Eurozone growth sluggish as Germany avoids recession
The German economy has narrowly avoided recession, growing by 0.1% in the third quarter of the year, figures show.
With the economy having shrunk 0.1% in the previous quarter, another negative figure would have implied a recession.
Germany's growth, together with stronger-than-expected expansion in France of 0.3%, helped the eurozone as a whole to grow by 0.2% in the quarter.
The figures from Eurostat also showed Greece's economy emerged from recession in the first quarter of the year.
Greece's economy grew by 0.8% in the first three months of the year, Eurostat said, followed by growth of 0.3% in the second quarter and 0.7% in the third.
However, the size of Greece's economy is still about a quarter below the peak it reached before the severe recession and debt crisis triggered by the global financial crash.
The eurozone figures also show Italy returned to recession after its economy contracted 0.1% in the third quarter - the 13th quarter in a row that it has failed to grow.
Outlook 'heavily clouded'
The eurozone figure marks an improvement from the 0.1% growth seen in the second quarter of the year.
"On their own, these growth figures are nothing to write home about, but in the context of the negative news emerging from the eurozone in recent months, the simple fact that growth isn't slowing will reassure investors," said Nancy Curtin, chief investment officer of Close Brothers Asset Management.
"But let's be clear, the outlook for the eurozone is still heavily clouded. Inflation remains in the doldrums, employment across the bloc is not improving, and manufacturing is in a state of near stagnation."
The anaemic growth in the eurozone has led the European Central Bank (ECB) to cut its benchmark interest rate to a record low of 0.05% and begin an asset purchase programme in an attempt to stimulate the economy.
However, the ECB has come under pressure to do more, and to carry out a programme of quantitative easing along the lines of that seen in the US, UK and Japan.
Last week, after the latest ECB meeting, the bank's president, Mario Draghi, said it stood ready to give the eurozone further economic stimulus "should it become necessary".
Analysis: Andrew Walker, BBC economics correspondent
So it's sunlit uplands for Greece? Not quite, but it is a significant moment. In fact it turns out that the significant moment was the first quarter of the year. That was when the Greek economy started to grow again.
It has now managed three consecutive quarters of expansion and in the most recent one it was the fastest growing economy in the eurozone. But of course that fact has to be set against a truly dismal background. The cumulative decline in economic activity is probably more than 25%. I say "probably" because there was a period when the Greek statistical agency stopped publishing the data we need to make the calculation.

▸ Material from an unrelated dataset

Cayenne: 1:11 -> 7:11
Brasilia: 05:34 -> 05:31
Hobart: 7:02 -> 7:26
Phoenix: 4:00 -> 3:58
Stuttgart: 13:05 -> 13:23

At the growth rate achieved in the third quarter, it would take 10 years, perhaps more, to get back to pre-crisis levels of activity. And it doesn't help Greece that the rest of the eurozone is struggling to generate any economic momentum of its own.

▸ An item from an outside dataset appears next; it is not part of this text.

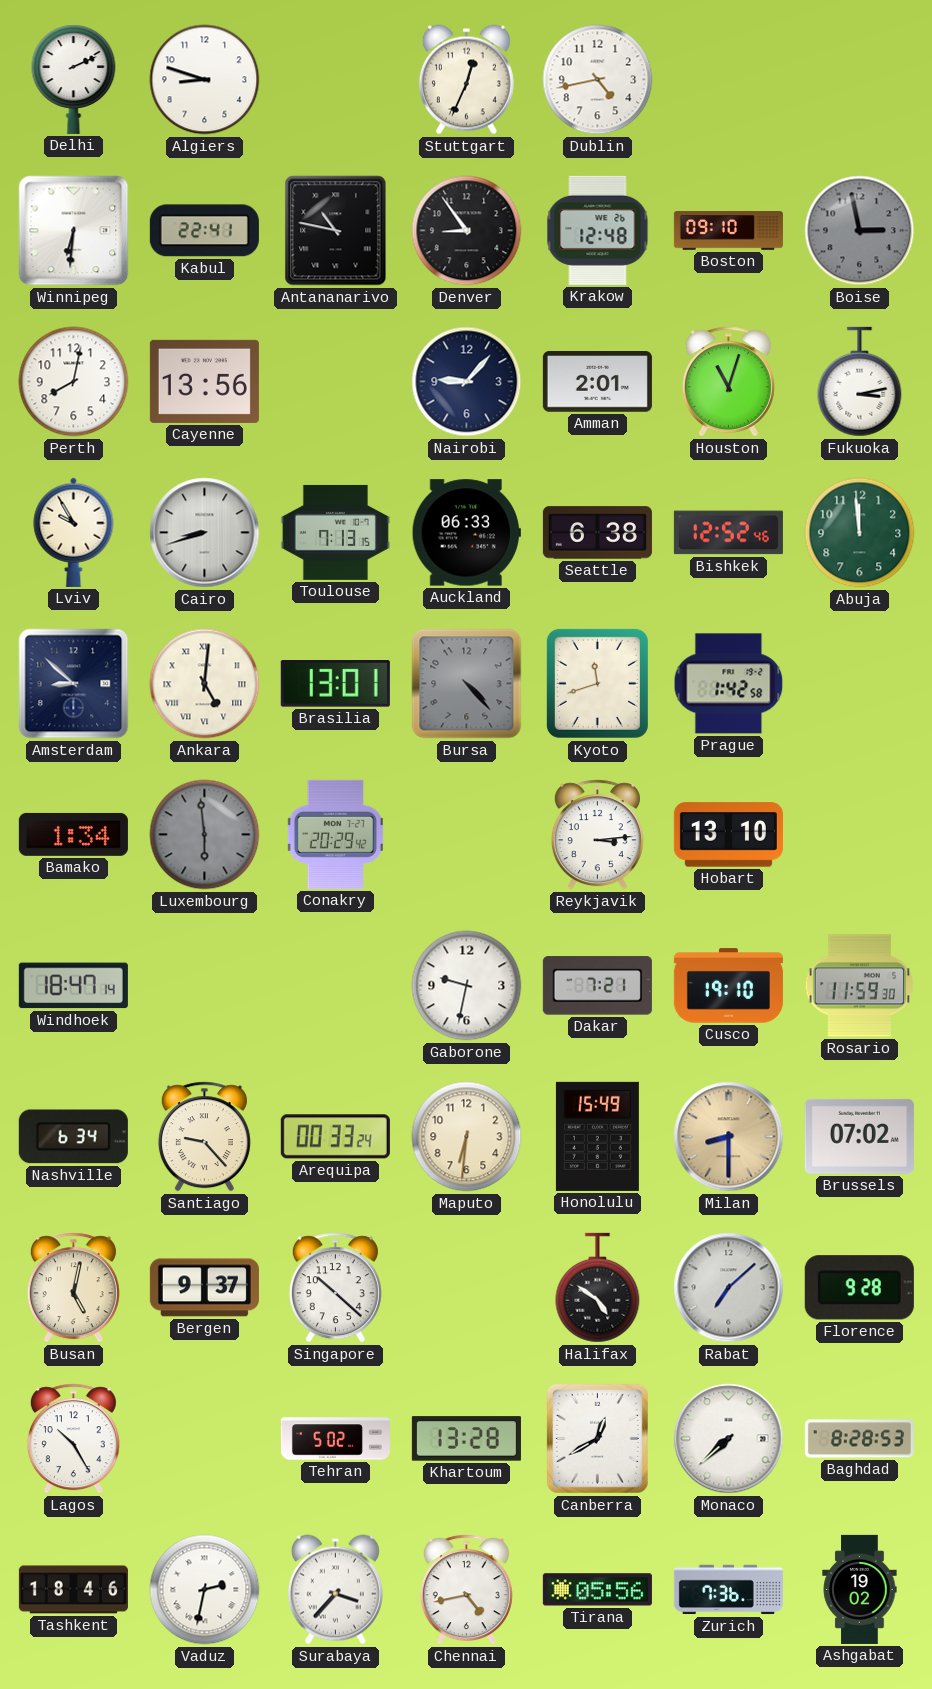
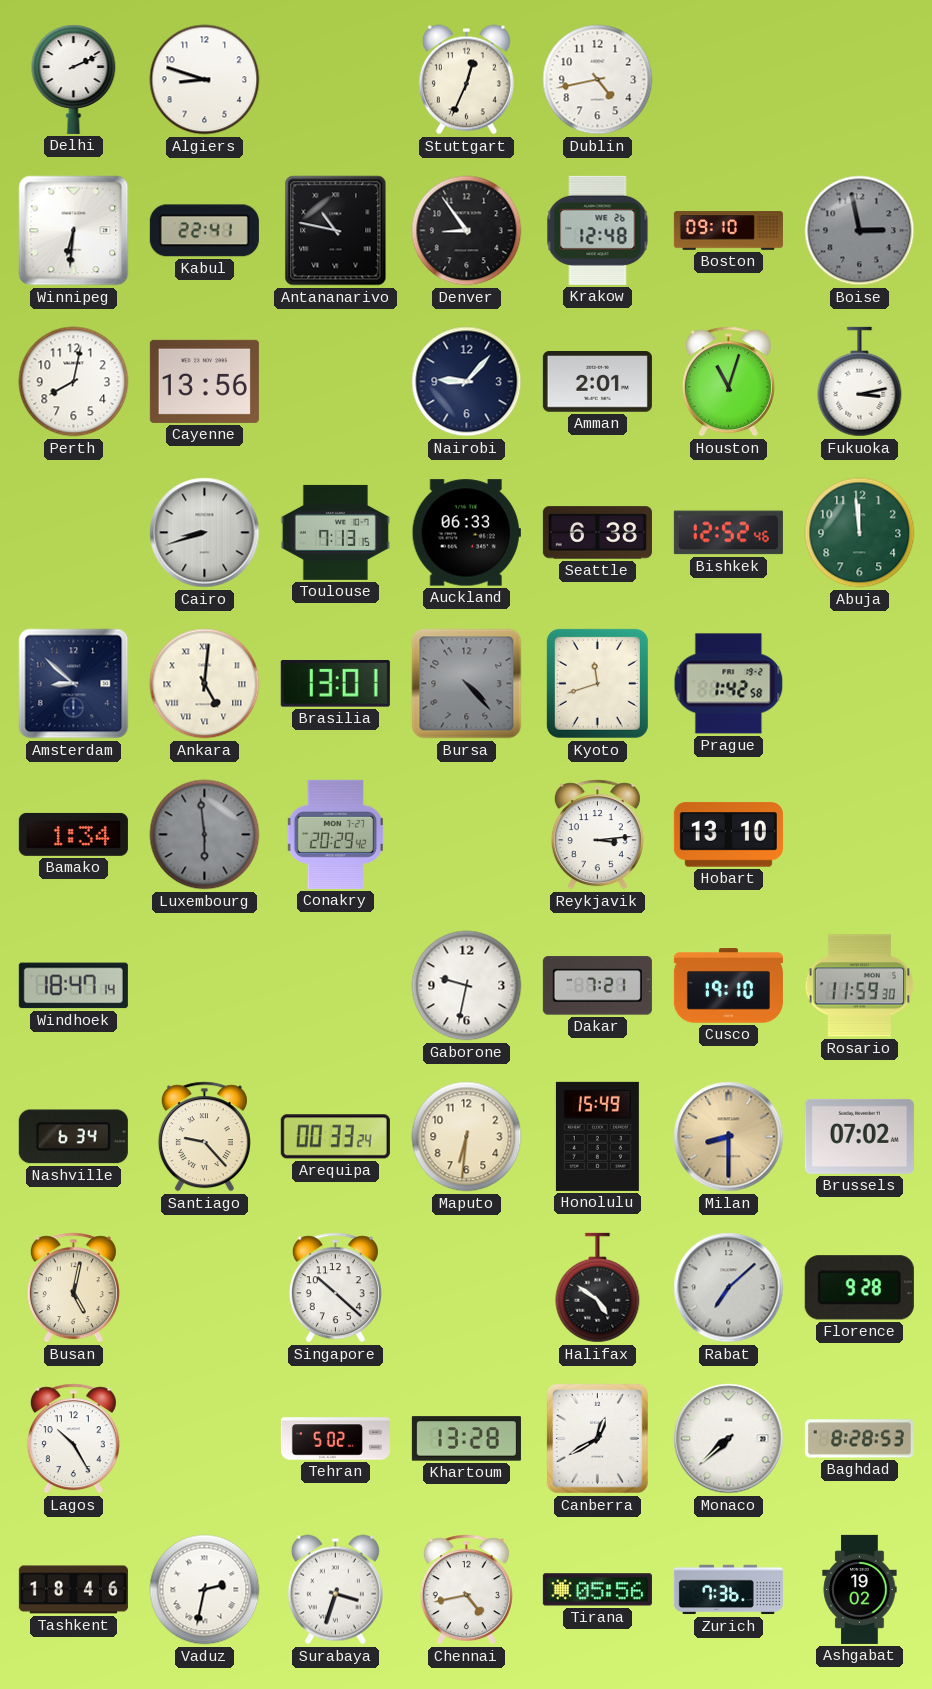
Lviv: 9:55 -> none
Bergen: 9:37 -> none
Surabaya: 3:37 -> 3:33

Germany's statistics office said consumers had increased spending strongly during the third quarter period, and that exports had also risen.
Christian Schulz, senior eurozone economist at Berenberg Bank, told the BBC that confidence among German businesses was low, in large part because of worries about the Ukraine crisis.
The German economy, for so long the eurozone's driving force, had been "a drag" in recent months, he said.
Earlier this week, a panel of advisers to the German government forecast growth of 1% next year following a 1.2% expansion in 2014.
It pointed to "geopolitical risks" such as the Ukraine crisis, but also criticised government policies such as plans to introduce a minimum wage next year.
Carsten Brzeski, an economist at ING-DiBa, said that "the German economy is nowhere near any abyss,", but said recent poor growth signals that it "could use a new reform impulse rather sooner than later".
In France, President Francois Hollande welcomed the country's latest growth data as a sign that it could reach its new target of 0.4% growth for the whole year.
However, that is less than half an initial estimate earlier this year.
Nevertheless, Christian Shulz at Berenberg Bank said the French growth came as a "positive surprise".
The 0.3% growth is the highest since the second quarter of 2013, and was slightly above the 0.2% growth forecast that many analysts had predicted.